Copy out, without any change, the lines of the listing that start with the line containing "1.1479104628748349 × 10^278 |" and continue through the line containing "4.7988240918321047 × 10^279 |".

___ DATA RECORDS ___

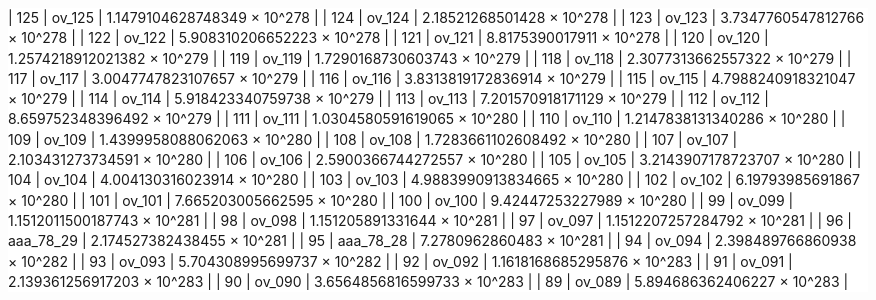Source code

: | 125 | ov_125 | 1.1479104628748349 × 10^278 |
| 124 | ov_124 | 2.18521268501428 × 10^278 |
| 123 | ov_123 | 3.7347760547812766 × 10^278 |
| 122 | ov_122 | 5.908310206652223 × 10^278 |
| 121 | ov_121 | 8.8175390017911 × 10^278 |
| 120 | ov_120 | 1.2574218912021382 × 10^279 |
| 119 | ov_119 | 1.7290168730603743 × 10^279 |
| 118 | ov_118 | 2.3077313662557322 × 10^279 |
| 117 | ov_117 | 3.0047747823107657 × 10^279 |
| 116 | ov_116 | 3.8313819172836914 × 10^279 |
| 115 | ov_115 | 4.7988240918321047 × 10^279 |
| 114 | ov_114 | 5.918423340759738 × 10^279 |
| 113 | ov_113 | 7.201570918171129 × 10^279 |
| 112 | ov_112 | 8.659752348396492 × 10^279 |
| 111 | ov_111 | 1.0304580591619065 × 10^280 |
| 110 | ov_110 | 1.2147838131340286 × 10^280 |
| 109 | ov_109 | 1.4399958088062063 × 10^280 |
| 108 | ov_108 | 1.7283661102608492 × 10^280 |
| 107 | ov_107 | 2.103431273734591 × 10^280 |
| 106 | ov_106 | 2.5900366744272557 × 10^280 |
| 105 | ov_105 | 3.2143907178723707 × 10^280 |
| 104 | ov_104 | 4.004130316023914 × 10^280 |
| 103 | ov_103 | 4.9883990913834665 × 10^280 |
| 102 | ov_102 | 6.19793985691867 × 10^280 |
| 101 | ov_101 | 7.665203005662595 × 10^280 |
| 100 | ov_100 | 9.42447253227989 × 10^280 |
| 99 | ov_099 | 1.1512011500187743 × 10^281 |
| 98 | ov_098 | 1.151205891331644 × 10^281 |
| 97 | ov_097 | 1.1512207257284792 × 10^281 |
| 96 | aaa_78_29 | 2.174527382438455 × 10^281 |
| 95 | aaa_78_28 | 7.2780962860483 × 10^281 |
| 94 | ov_094 | 2.398489766860938 × 10^282 |
| 93 | ov_093 | 5.704308995699737 × 10^282 |
| 92 | ov_092 | 1.1618168685295876 × 10^283 |
| 91 | ov_091 | 2.139361256917203 × 10^283 |
| 90 | ov_090 | 3.6564856816599733 × 10^283 |
| 89 | ov_089 | 5.894686362406227 × 10^283 |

___

TASK SOLUTION>
: | 125 | ov_125 | 1.1479104628748349 × 10^278 |
| 124 | ov_124 | 2.18521268501428 × 10^278 |
| 123 | ov_123 | 3.7347760547812766 × 10^278 |
| 122 | ov_122 | 5.908310206652223 × 10^278 |
| 121 | ov_121 | 8.8175390017911 × 10^278 |
| 120 | ov_120 | 1.2574218912021382 × 10^279 |
| 119 | ov_119 | 1.7290168730603743 × 10^279 |
| 118 | ov_118 | 2.3077313662557322 × 10^279 |
| 117 | ov_117 | 3.0047747823107657 × 10^279 |
| 116 | ov_116 | 3.8313819172836914 × 10^279 |
| 115 | ov_115 | 4.7988240918321047 × 10^279 |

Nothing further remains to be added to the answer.